Le café était assez morne dans l'ensemble quand je m'y suis installé pour écrire cette lettre à D. Un couple s'était assis tout près de moi, la table d'à côté. Ils discutaient comme deux vieux amis, quelques gestes de tendresse retenue pouvait me laisser penser qu'ils étaient frère et soeur. Dans leurs propos une distance, que le geste de la jeune femme qui passe tout à coup sa main dans les cheveux de cet homme blond tout vêtu de noir, portant des lunettes aux montures rondes argentées, ne vient pas remettre en question, comme elle le décoiffe.

Ils évoquent les fêtes qu'ils ont passé séparement, leurs journées, leurs projets qu'ils mènent semble-t-il parallèlelement, mais de loin en loin.

Je ne les écoute pas vraiment, distrait par ce que j'écris à D. Le récit de mon rêve. Une histoire de photographies. Plusieurs images que j'ai fait de lui où ils figurait sous trois angles différents. De léger trois-quart gauche, de face, et de trois quart droit. Je les superposais devant lui et le papier devint transparent, ce qui nous permît de découvrir une image inédite de lui, insolite.
Un journal comme un livre unique... Un livre d'images.
J'entends un mot prononcé par mon voisin qui me sort de ma rêverie. Je viens de finir ma lettre, je remplis mon agenda que je n'ai pas ouvert depuis deux jours. Il poursuit sur sa lancée.
Je n'en crois pas mes oreilles. Est-ce possible ? Ai-je bien entendu ? Il y a deux façons d'aimer, soit on se regarde dans les yeux, comme cela (il se rapproche d'elle et la fixe derrière ses lunettes), soit on regarde dans la même direction... L'émotion au comble, tout à coup. Ils s'embrassent. Je ne me souvenais plus de la teneur de cette phrase que je me souviens pourtant parfaitement avoir prononcée naguère. Je la note comme il la dit, je la comprends tout à coup, par rapport à tout ce qu'ils viennent de se dire, que je n'ai pourtant écouté qu'en filigrane, et c'est clair, c'est désormais une évidence, je comprends la phrase et ce qu'elle sous-entend, mais à la noter aujourd'hui en relisant mon carnet, je ne retrouve plus la magie qu'elle contenait pour moid, ans son ressurgissement, à cet instant précis, par rapport à leur histoire dont je suis le témoin indiscret mais fidèle.
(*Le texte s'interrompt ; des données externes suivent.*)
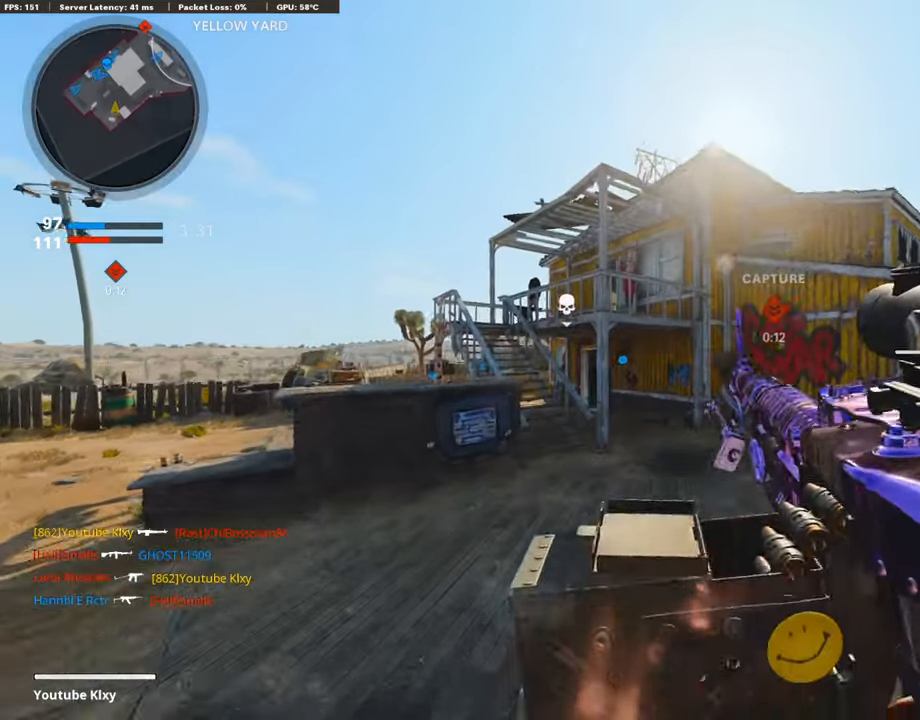
{"buttons": [], "left_stick": "up", "right_stick": "center", "events": [[68, "DPAD_RIGHT", "up"], [152, "R3", "down"], [423, "R3", "up"]]}
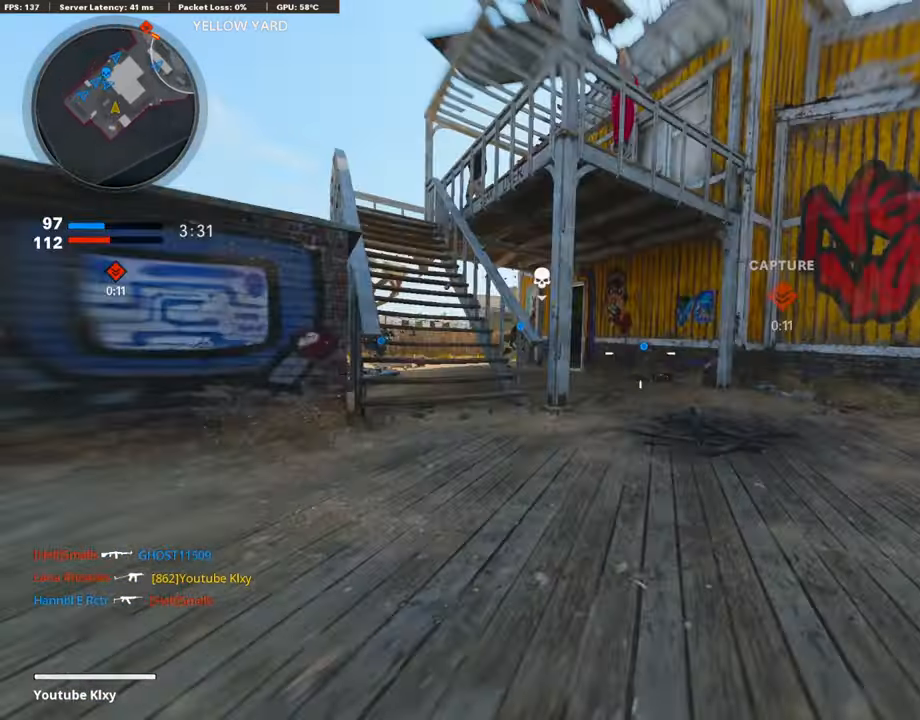
{"buttons": ["L3"], "left_stick": "up", "right_stick": "center", "events": [[17, "R3", "down"], [34, "L3", "down"], [152, "L3", "up"], [152, "R3", "up"], [270, "L3", "down"]]}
Je n'en prends conscience que maintenant. C'est un mot de passe. Une phrase qu'on ne peut dire ou comprendre qu'à certains moments précis, délicats, de son son existence amoureuse, dans un mouvement passionné. Une fois le mot passé, il nous dépasse, et nous devient incompréhensible, idiot, vide.

Ils s'embrassent longuement après, gauchement. Je n'ose guère les regarder. Ils font très attention à leur image (sans doute un point de ce qui les oppose, les empêche de vivre ensemble ce qu'ils prétendre pouvoir vivre). Je sens cette retenue dans leur façon de parler, leur regard, leurs mises. Cela faisait plus d'une heure qu'ils tergiversaient, tournaient autour du pôt, attendant que l'autre déclenche les hostilités afin de pouvoir enfin, dignement, se mettre à nu sans trop paraître attendre de ce dialogue.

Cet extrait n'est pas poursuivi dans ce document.